- _Yapılacak İş_
Dava metninin "Alacağı temlik eden" ile "reddini talep etmiştir." arasındaki bölümünü, bu ifadeler de dahil olmak üzere, "ihtarname" yerine "ihbarname" koyarak düzenleyin.

- _Metin Bölümü_
|---|

ÇEKİŞMELİ VAKIALAR HAKKINDA TOPLANAN DELİLLER:
(1)Taraflara usulüne uygun olarak tebligatlar yapılmış olup; …. İcra Müdürlüğünün … Esas sayılı dosyası, …. Noterliğinin 19/04/2019 tarih ve … yevmiye numaraları ihtarnamesi, …. Noterliğinin 15/04/2019 tarih ve … yevmiye numaralı ihtarnamesi ve taraflar arasında akdedilen sözleşmeler Mahkememiz dosyası arasına alınmıştır.
DELİLLERİN TARTIŞILMASI VE GEREKÇE:
Dava; itirazın iptali davasıdır.
…. İcra Müdürlüğü’nün … Esas Sayılı icra dosyası incelendiğinde; …. Ltd. Şti. tarafından borçlu …’ye 105.391,57-TL üzerinden icra takibi yapıldığı, borçlunun 21.10.2019 tarihli itiraz dilekçesi ile borcu bulunmadığından bahisle itiraz etmesi üzerine takip durmuştur.
…. Noterliği’nin 15/04/2019 tarihli … yevmiye numaralı ‘Alacağın Devri’ ile … … Plastik… Ltd. Şti’nin …. İcra Müdürlüğü’nün … Esas Sayılı icra dosyasındaki alacağının ferileriyle birlikte … ve Müh. Yap. İnş. San. Ve Tic. Ltd. Şti’ye devretmiştir.
Davalı …tarafından keşide edilen…. Noterliği’nin 19/04/2019 tarih … yevmiye numaralı ihtarnamesi ile devir eden ve devralan şirketlere sözleşme tarafın olan … şirketi ile aralarındaki sözleşmede devir yasağı olduğundan, devre yazılı olarak izni olmadığından bahisle alacağın üçüncü kişiye devredilemeyeceğinden devir ve temliğe izin vermediğini ve muvafakat etmediği yönünde ihtar çekilmiştir.
Alacağı temlik eden … … …. Teks. İnş. San. Tic. Ltd. Şti. İle davalı …arasında akdedilen 15/0172016 tarihli …, …Ekipmanlar, Conta Yapıştırıcı, Satın Alma Sözleşmesinin 10.1 maddesi uyarınca; ”Taraflar işbu sözleşmeden doğan herhangi bir hak ve yükümlülüklerini karşı tarafın yazılı izni olmaksızın 3. Bir kişiye devir ve temlik edemezler.” şeklinde düzenlemesi mevcuttur. Bu düzenleme uyarınca davalı… A.Ş. Çekmiş olduğu ihtarname ile sözleşmenin bu maddesine göre alacağın 3. Kişiye devredilemeyeceğinden bahisle ve ortada geçerli bir alacağın devri bulunmadığından davacının taraf ehliyeti yokluğu nedeniyle husumetten davanın reddini talep etmiştir.

|---|

- _Veri Kümesi Kesitleri_
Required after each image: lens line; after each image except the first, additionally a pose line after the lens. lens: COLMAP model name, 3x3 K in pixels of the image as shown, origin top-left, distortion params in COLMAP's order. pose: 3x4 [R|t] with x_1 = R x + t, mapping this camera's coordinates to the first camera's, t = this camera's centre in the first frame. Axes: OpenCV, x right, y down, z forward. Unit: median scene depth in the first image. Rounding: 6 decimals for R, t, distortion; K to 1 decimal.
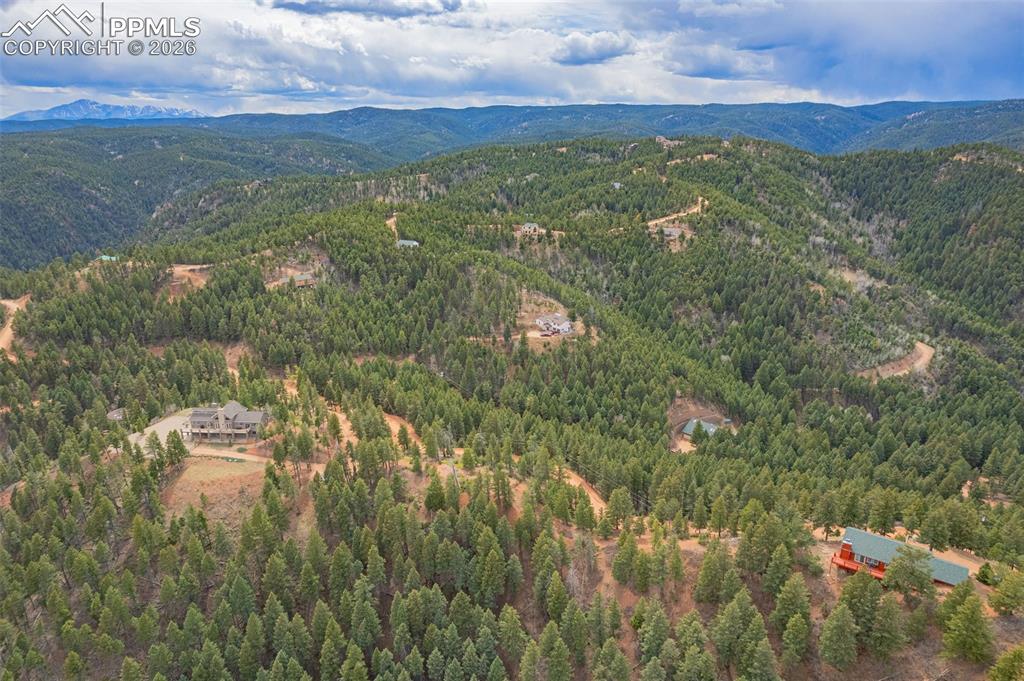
lens RADIAL K [[668.1, 0, 507.4], [0, 668.1, 354.4], [0, 0, 1]] dist [-0.080584, 0.086497]
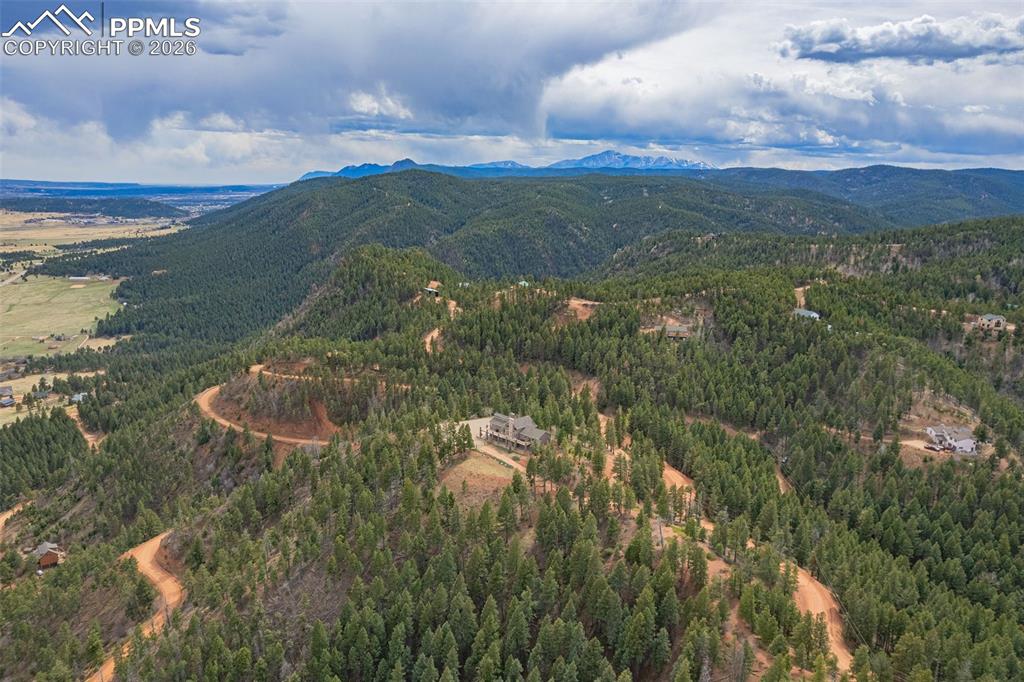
lens RADIAL K [[713.7, 0, 490.5], [0, 713.7, 369.4], [0, 0, 1]] dist [-0.060796, 0.065361]
pose [[0.761756, 0.198384, -0.616743, 0.137519], [-0.242690, 0.970026, 0.012269, -0.002425], [0.600691, 0.140331, 0.787069, 0.005820]]
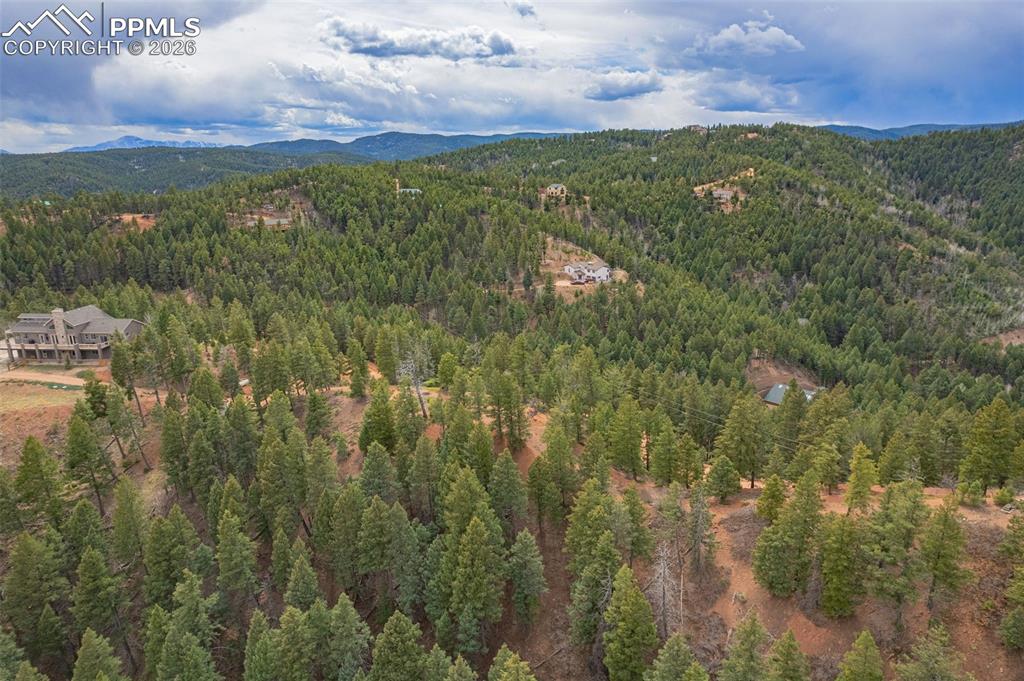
lens RADIAL K [[656.3, 0, 512.7], [0, 656.3, 357.0], [0, 0, 1]] dist [-0.078080, 0.084394]
pose [[0.999466, -0.000695, -0.032660, 0.005937], [-0.000561, 0.999262, -0.038409, 0.076144], [0.032662, 0.038407, 0.998728, 0.210474]]
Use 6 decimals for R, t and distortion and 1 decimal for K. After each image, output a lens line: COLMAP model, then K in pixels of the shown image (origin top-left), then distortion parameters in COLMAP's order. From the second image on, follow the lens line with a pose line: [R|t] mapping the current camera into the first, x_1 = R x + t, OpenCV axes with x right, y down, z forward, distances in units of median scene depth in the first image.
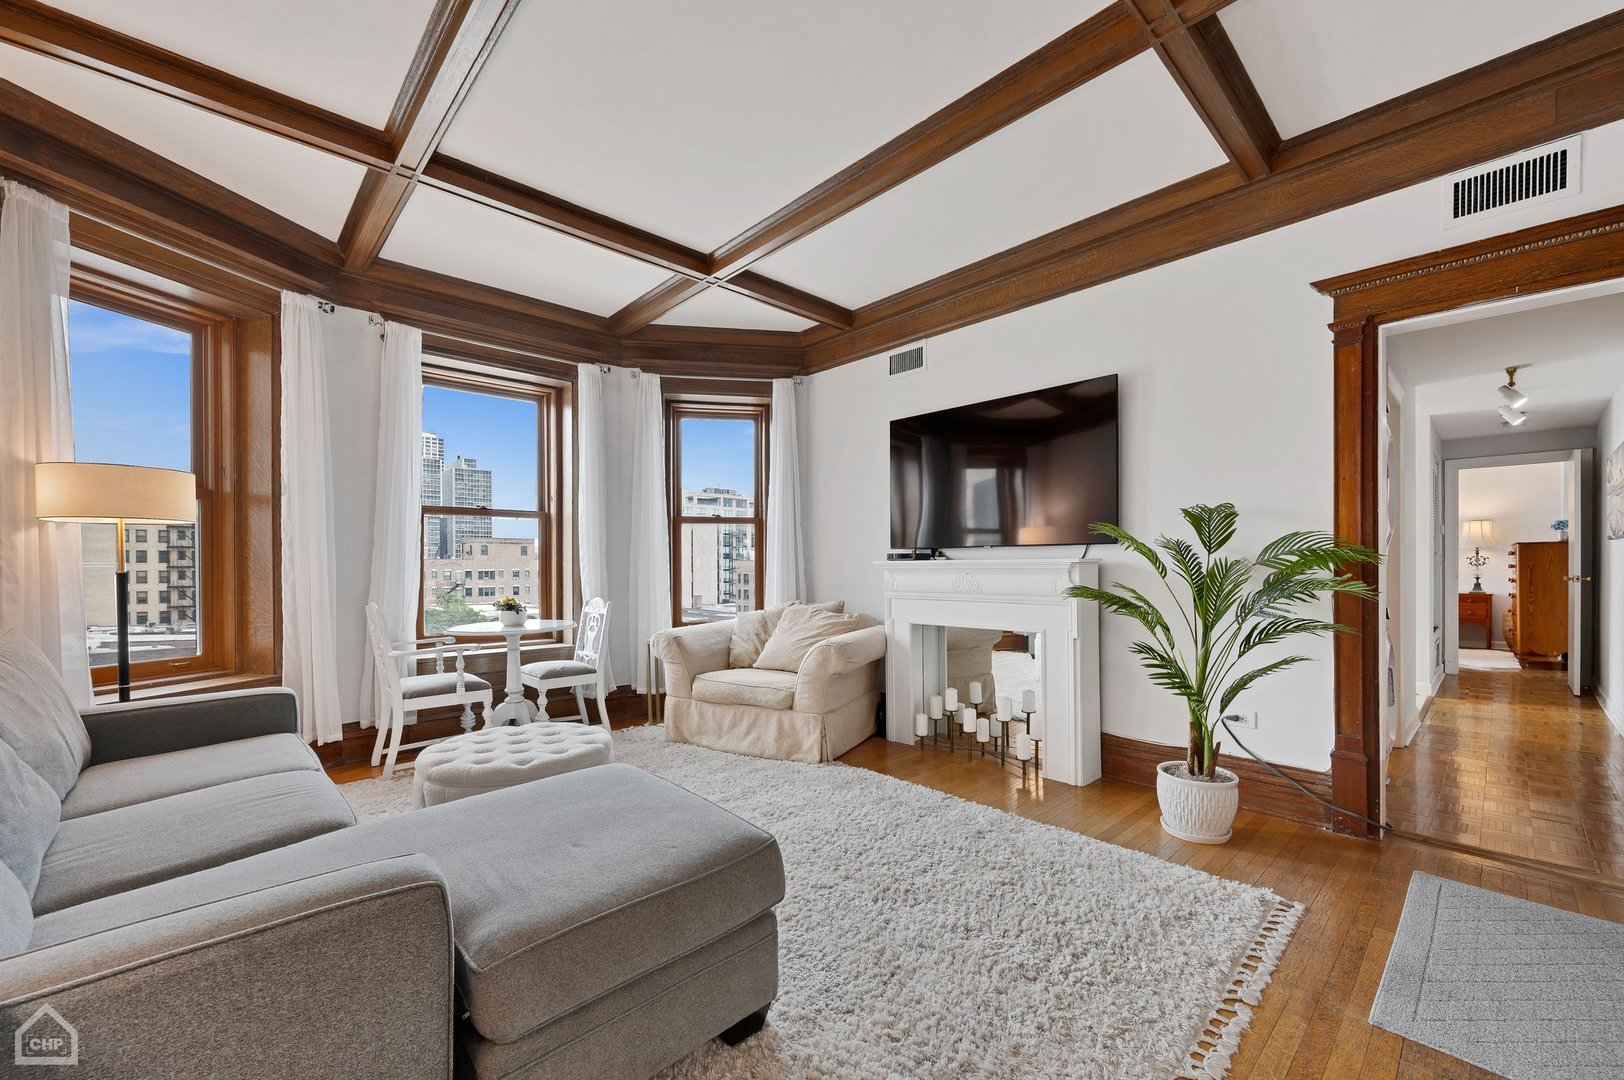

|---|

- _Alıştırma Cevabı_
Alacağı temlik eden … … …. Teks. İnş. San. Tic. Ltd. Şti. İle davalı …arasında akdedilen 15/0172016 tarihli …, …Ekipmanlar, Conta Yapıştırıcı, Satın Alma Sözleşmesinin 10.1 maddesi uyarınca; ”Taraflar işbu sözleşmeden doğan herhangi bir hak ve yükümlülüklerini karşı tarafın yazılı izni olmaksızın 3. Bir kişiye devir ve temlik edemezler.” şeklinde düzenlemesi mevcuttur. Bu düzenleme uyarınca davalı… A.Ş. Çekmiş olduğu ihbarname ile sözleşmenin bu maddesine göre alacağın 3. Kişiye devredilemeyeceğinden bahisle ve ortada geçerli bir alacağın devri bulunmadığından davacının taraf ehliyeti yokluğu nedeniyle husumetten davanın reddini talep etmiştir.